*** MATERIAL SUPPLIED ***

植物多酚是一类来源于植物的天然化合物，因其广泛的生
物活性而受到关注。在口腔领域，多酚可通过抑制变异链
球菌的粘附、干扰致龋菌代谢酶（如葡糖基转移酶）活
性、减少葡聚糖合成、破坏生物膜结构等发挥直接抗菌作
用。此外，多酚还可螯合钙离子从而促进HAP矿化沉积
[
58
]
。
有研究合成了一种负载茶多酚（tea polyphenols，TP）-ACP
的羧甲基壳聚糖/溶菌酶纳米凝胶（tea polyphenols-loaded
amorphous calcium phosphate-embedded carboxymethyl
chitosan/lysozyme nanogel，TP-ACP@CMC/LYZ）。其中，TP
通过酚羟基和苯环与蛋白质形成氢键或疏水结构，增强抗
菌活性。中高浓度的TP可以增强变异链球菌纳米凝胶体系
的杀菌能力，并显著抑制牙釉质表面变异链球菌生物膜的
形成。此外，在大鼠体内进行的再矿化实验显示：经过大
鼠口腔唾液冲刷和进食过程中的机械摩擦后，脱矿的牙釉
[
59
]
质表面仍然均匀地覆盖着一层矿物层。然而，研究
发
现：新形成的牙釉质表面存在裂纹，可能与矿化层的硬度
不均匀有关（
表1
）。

*** End of MATERIAL SUPPLIED ***

▶ [HOW TO COMPLETE THIS TASK]
Every record shown above should be given back exactly.

▶ [EXPECTED OUTPUT]
植物多酚是一类来源于植物的天然化合物，因其广泛的生
物活性而受到关注。在口腔领域，多酚可通过抑制变异链
球菌的粘附、干扰致龋菌代谢酶（如葡糖基转移酶）活
性、减少葡聚糖合成、破坏生物膜结构等发挥直接抗菌作
用。此外，多酚还可螯合钙离子从而促进HAP矿化沉积
[
58
]
。
有研究合成了一种负载茶多酚（tea polyphenols，TP）-ACP
的羧甲基壳聚糖/溶菌酶纳米凝胶（tea polyphenols-loaded
amorphous calcium phosphate-embedded carboxymethyl
chitosan/lysozyme nanogel，TP-ACP@CMC/LYZ）。其中，TP
通过酚羟基和苯环与蛋白质形成氢键或疏水结构，增强抗
菌活性。中高浓度的TP可以增强变异链球菌纳米凝胶体系
的杀菌能力，并显著抑制牙釉质表面变异链球菌生物膜的
形成。此外，在大鼠体内进行的再矿化实验显示：经过大
鼠口腔唾液冲刷和进食过程中的机械摩擦后，脱矿的牙釉
[
59
]
质表面仍然均匀地覆盖着一层矿物层。然而，研究
发
现：新形成的牙釉质表面存在裂纹，可能与矿化层的硬度
不均匀有关（
表1
）。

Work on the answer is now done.